Our Lady of Victories Basilica is a Roman Catholic church located in the Melbourne suburb of Camberwell. Romanesque Revival in style, it was designed by architect Augustus Andrew Fritsch and was completed in 1918. It is one of five churches in Australia with minor basilica status. Our Lady of Victories occupies an imposing site in Burke Road and, in a city where most churches of the era are built in the Gothic Revival style, has a distinctive copper clad dome completed with a golden statue of the Blessed Virgin Mary titled as "Our Lady of Victories".

Pope John Paul II raised the shrine to the status of Minor Basilica via his decree Præstans Templum Istud on 30 September 1996. The decree was signed and notarized by Vatican Secretary of State, Cardinal Angelo Sodano.

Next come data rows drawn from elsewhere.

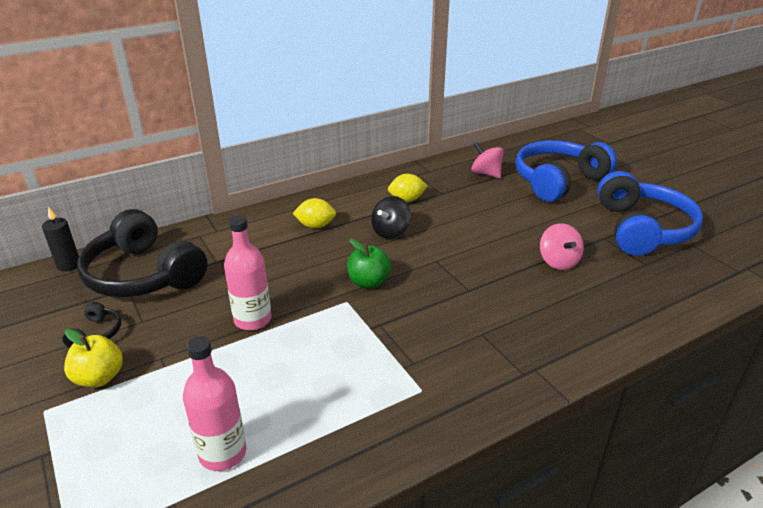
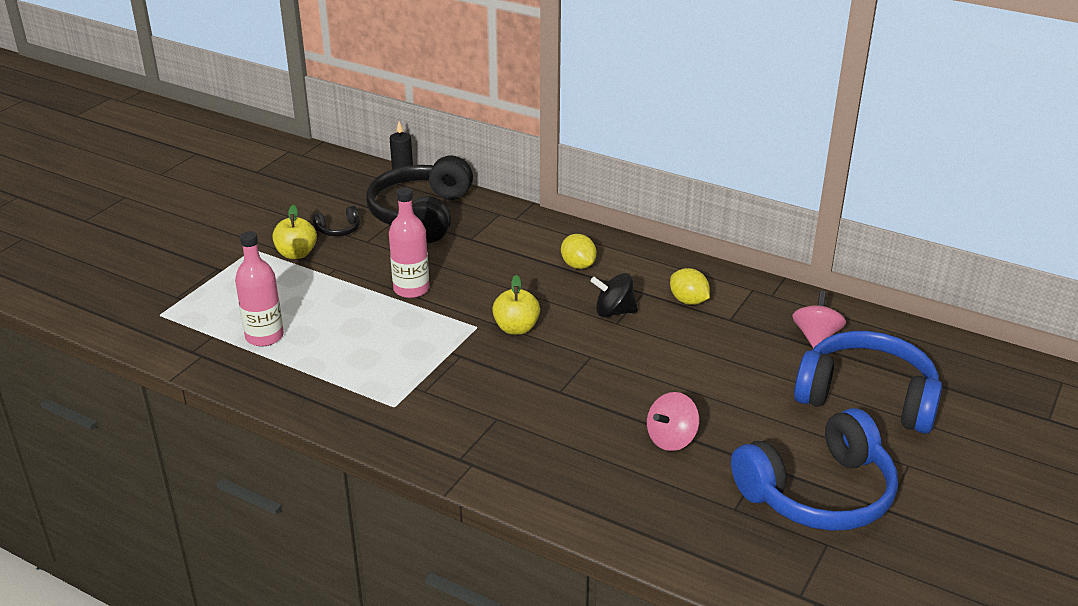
camera: 60 degrees right, 0 degrees up
green apple [347,238,391,288] -> yellow apple [492,275,540,335]

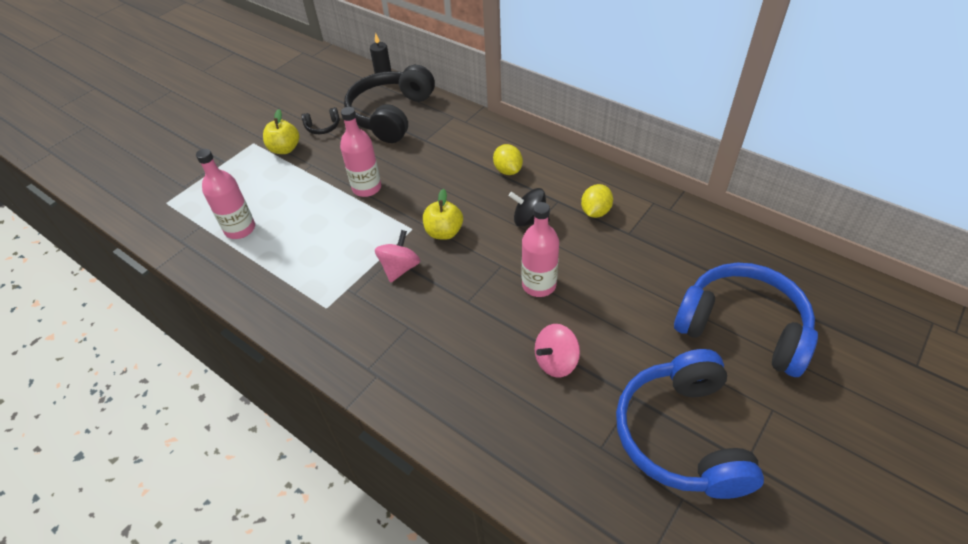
camera: 10 degrees right, 15 degrees up
yellow lemon [670,268,710,305] -> yellow lemon turned 60 degrees clockwise [581,184,613,218]
blue headphones [731,408,898,531] -> blue headphones turned 105 degrees clockwise [616,349,764,499]
pink spinning top [792,291,846,348] -> pink spinning top moved to [375,230,420,283]
none -> pink bottle [522,202,559,297]

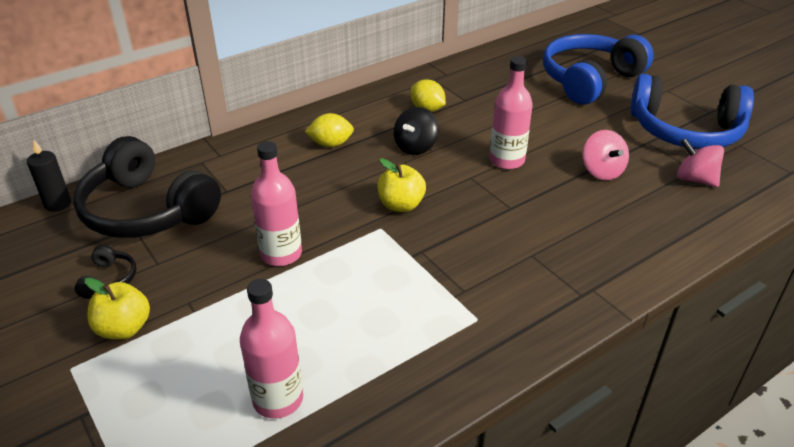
camera: 75 degrees left, 10 degrees down
pink spinning top [375,230,420,283] -> pink spinning top moved to [677,138,724,187]

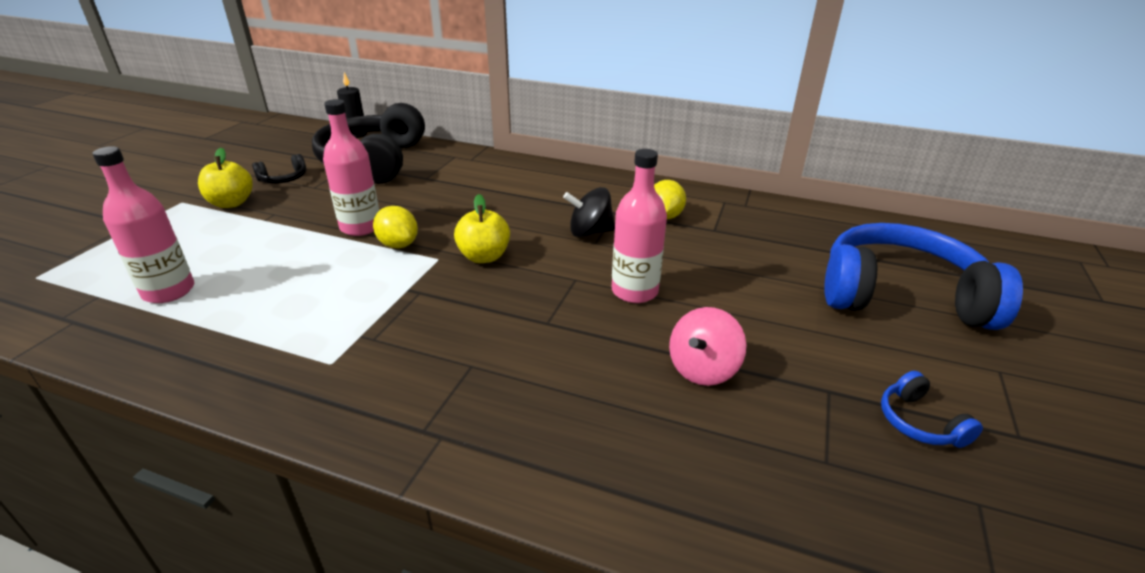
camera: 55 degrees right, 5 degrees down
yellow lemon [305,113,354,147] -> yellow lemon moved to [373,206,418,248]
blue headphones [631,74,754,149] -> blue headphones [881,371,983,448], size x0.40
pink spinning top [677,138,724,187] -> none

The current parish priest is Reverend Brendan Reed.

== History ==
Augustus Fritsch, the diocesan architect, drew up original plans that were modified many times, most likely due to budgetary constraints. The builder was Robert Harper. The foundation stone was laid on 25 May 1913 by the Archbishop of Melbourne, Most Rev. Thomas Carr DD, in the presence of 45,000 people. On 6 October 1918, Our Lady of Victories was opened by Archbishop the Most Rev. Daniel Mannix DD, with 80,000 people in attendance. Special trains and trams had to be provided.